Sally y Ron se conocen desde hace once años y se casaron tras seis meses de noviazgo. ¿Qué les motivó a ello? “Es la vida y quería tener una en común con Ronnie. Los hijos no están entre nuestros planes inmediatos. Aunque quién sabe. De momento tenemos una perrita, Dolly”. A la boda asistieron Rod Stewart y Paul McCartney. Y aunque los mimbres eran excepcionales, no se produjo una jam session. Lástima. Hubiese sido épica: “Se trató una ceremonia corta y tras ella nos fuimos de cena y luego a bailar a un club. En realidad fue algo muy íntimo”. Cuando Sally encontró a Ron, se incorporó a una familia muy larga. El rockero tiene cuatro hijos y ocho nietos. Los niños de su familia política la llaman “tita Sally”, pese a que un hijo de su marido es mayor que ella.

¿Es complicado vivir junto a una estrella de rock? “Cuando la gente conoce a Ronnie, todos han leído barbaridades en revistas y diarios. Se sorprenden por lo genial, pero por lo normal que es también. Amistoso, natural, sencillo. Le gusta lo que a cualquier persona: comer, las flores, las cosas simples”. No hay nada de gamberro ya en la vida del guitarrista.
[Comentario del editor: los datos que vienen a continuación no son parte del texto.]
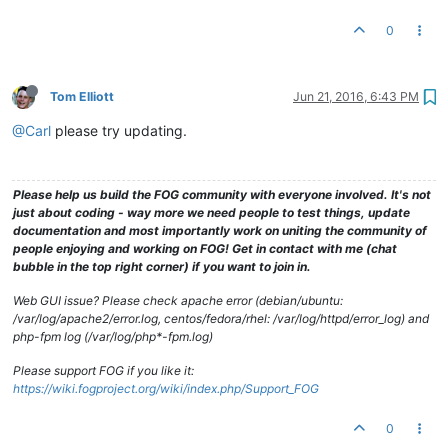
0
Tom Elliott
Jun 21, 2016, 6:43 PM
@Carl
please try updating.
Please help us build the FOG community with everyone involved. It's not
just about coding - way more we need people to test things, update
documentation and most importantly work on uniting the community of
people enjoying and working on FOG! Get in contact with me (chat
bubble in the top right corner) if you want to join in.
Web GUI issue? Please check apache error (debian/ubuntu:
/var/log/apache2/error.log, centos/fedora/rhel: /var/log/httpd/error_log) and
php-fpm log (/var/log/php*-fpm.log)
Please support FOG if you like it:
https://wiki.fogproject.org/wiki/index.php/Support_FOG
0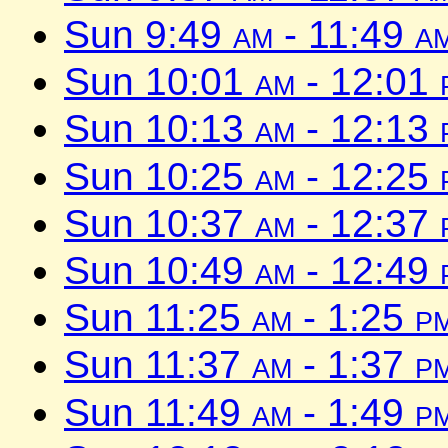
Sun 9:49
am
- 11:49
a
Sun 10:01
am
- 12:01
Sun 10:13
am
- 12:13
Sun 10:25
am
- 12:25
Sun 10:37
am
- 12:37
Sun 10:49
am
- 12:49
Sun 11:25
am
- 1:25
p
Sun 11:37
am
- 1:37
p
Sun 11:49
am
- 1:49
p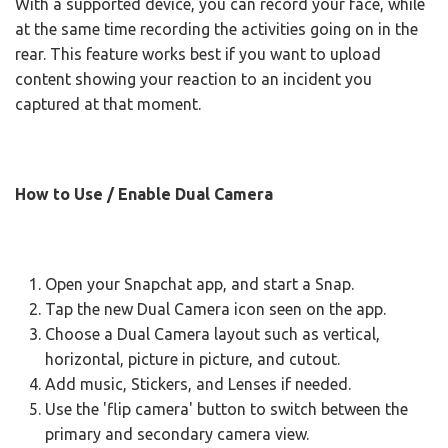
With a supported device, you can record your face, while
at the same time recording the activities going on in the
rear. This feature works best if you want to upload
content showing your reaction to an incident you
captured at that moment.
How to Use / Enable Dual Camera
Open your Snapchat app, and start a Snap.
Tap the new Dual Camera icon seen on the app.
Choose a Dual Camera layout such as vertical,
horizontal, picture in picture, and cutout.
Add music, Stickers, and Lenses if needed.
Use the 'flip camera' button to switch between the
primary and secondary camera view.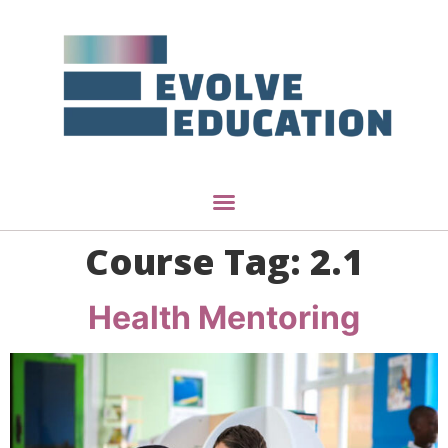
Course Tag:
2.1
Health Mentoring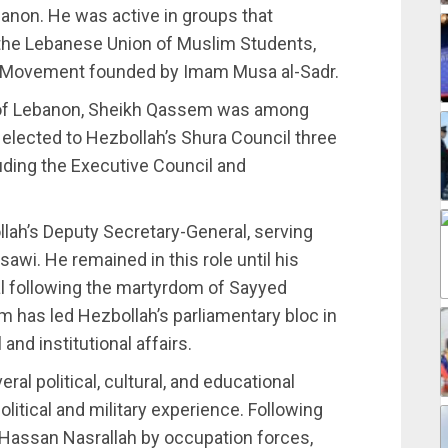
ebanon. He was active in groups that
 the Lebanese Union of Muslim Students,
mal Movement founded by Imam Musa al-Sadr.
ion of Lebanon, Sheikh Qassem was among
elected to Hezbollah’s Shura Council three
luding the Executive Council and
ah’s Deputy Secretary-General, serving
wi. He remained in this role until his
al following the martyrdom of Sayyed
m has led Hezbollah’s parliamentary bloc in
nd institutional affairs.
al political, cultural, and educational
litical and military experience. Following
 Hassan Nasrallah by occupation forces,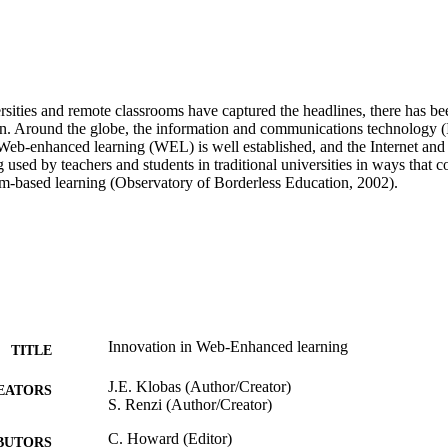
rsities and remote classrooms have captured the headlines, there has been
on. Around the globe, the information and communications technology (I
Web-enhanced learning (WEL) is well established, and the Internet an
 used by teachers and students in traditional universities in ways that
oom-based learning (Observatory of Borderless Education, 2002).
Innovation in Web-Enhanced learning
TITLE
J.E. Klobas (Author/Creator)
EATORS
S. Renzi (Author/Creator)
C. Howard (Editor)
BUTORS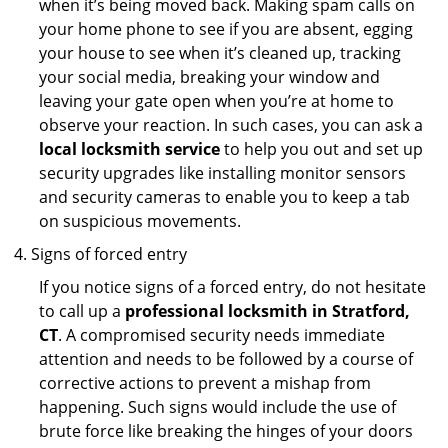
when it’s being moved back. Making spam calls on
your home phone to see if you are absent, egging
your house to see when it’s cleaned up, tracking
your social media, breaking your window and
leaving your gate open when you’re at home to
observe your reaction. In such cases, you can ask a
local locksmith service
to help you out and set up
security upgrades like installing monitor sensors
and security cameras to enable you to keep a tab
on suspicious movements.
Signs of forced entry
If you notice signs of a forced entry, do not hesitate
to call up a
professional locksmith in Stratford,
CT
. A compromised security needs immediate
attention and needs to be followed by a course of
corrective actions to prevent a mishap from
happening. Such signs would include the use of
brute force like breaking the hinges of your doors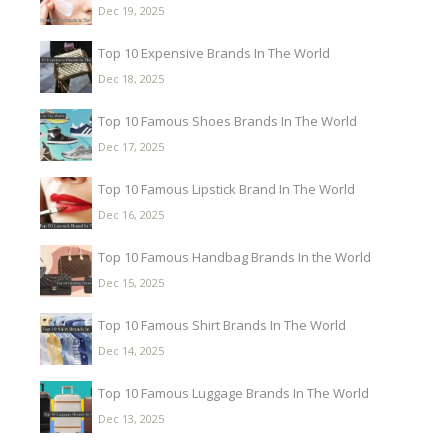
Dec 19, 2025
Top 10 Expensive Brands In The World
Dec 18, 2025
Top 10 Famous Shoes Brands In The World
Dec 17, 2025
Top 10 Famous Lipstick Brand In The World
Dec 16, 2025
Top 10 Famous Handbag Brands In the World
Dec 15, 2025
Top 10 Famous Shirt Brands In The World
Dec 14, 2025
Top 10 Famous Luggage Brands In The World
Dec 13, 2025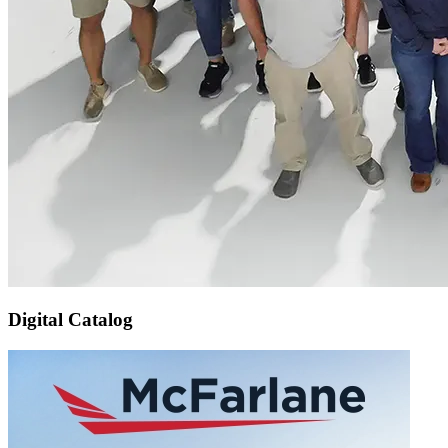
Digital Catalog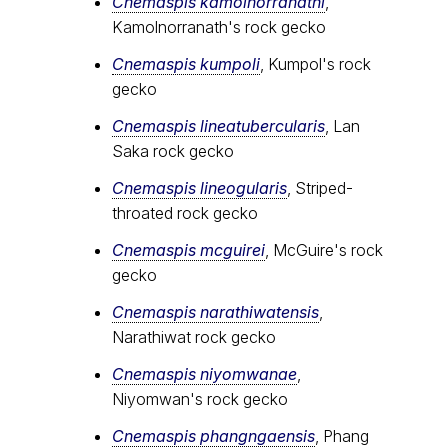
Cnemaspis kamolnorranathi
,
Kamolnorranath's rock gecko
Cnemaspis kumpoli
, Kumpol's rock
gecko
Cnemaspis lineatubercularis
, Lan
Saka rock gecko
Cnemaspis lineogularis
, Striped-
throated rock gecko
Cnemaspis mcguirei
, McGuire's rock
gecko
Cnemaspis narathiwatensis
,
Narathiwat rock gecko
Cnemaspis niyomwanae
,
Niyomwan's rock gecko
Cnemaspis phangngaensis
, Phang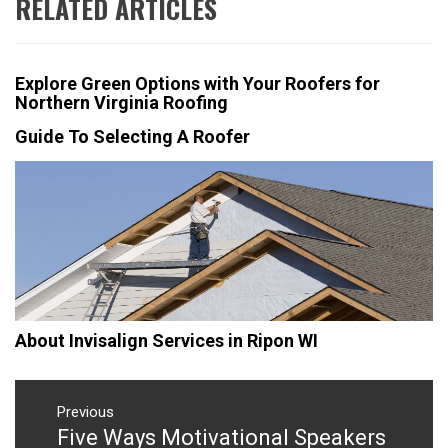
RELATED ARTICLES
Explore Green Options with Your Roofers for
Northern Virginia Roofing
Guide To Selecting A Roofer
About Invisalign Services in Ripon WI
Post
navigation
Previous
Five Ways Motivational Speakers
Previous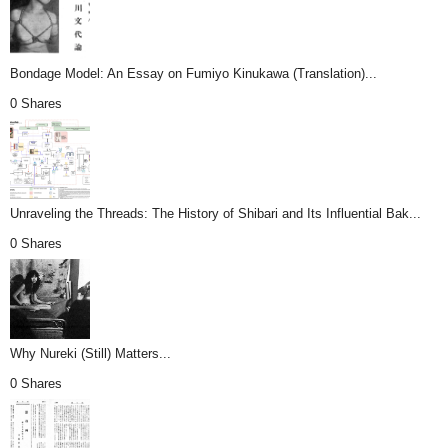
Bondage Model: An Essay on Fumiyo Kinukawa (Translation)...
0 Shares
Unraveling the Threads: The History of Shibari and Its Influential Bak...
0 Shares
Why Nureki (Still) Matters...
0 Shares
Ron, que estuvo estado compitiendo durante años con su compañero lo Keith Richards en castigarse el cuerpo, ha pasado página. Cuando la banda termina un concierto, nos cuenta Sally, se dedica a ver series. “Entre sus preferidas están Fortitude, House of Cards, Better call Saul, The Killing, The Bridge… Y las vemos juntos. Adoro a la khaleesi de Juego de Tronos”.

Lejos quedan los días de excesos, de whisky y drogas duras. Ni siquiera hay riesgo de que se le acerque una groupie u otro tipo de advenediza más peligrosa. Sally lo acompaña en todos sus desplazamientos, giras incluidas. Lo más excitante que ahora consume el bueno de Wood es café a espuertas. “Nunca duerme”, bromea Sally, la mujer que acabó por domesticar a una de sus satánicas majestades.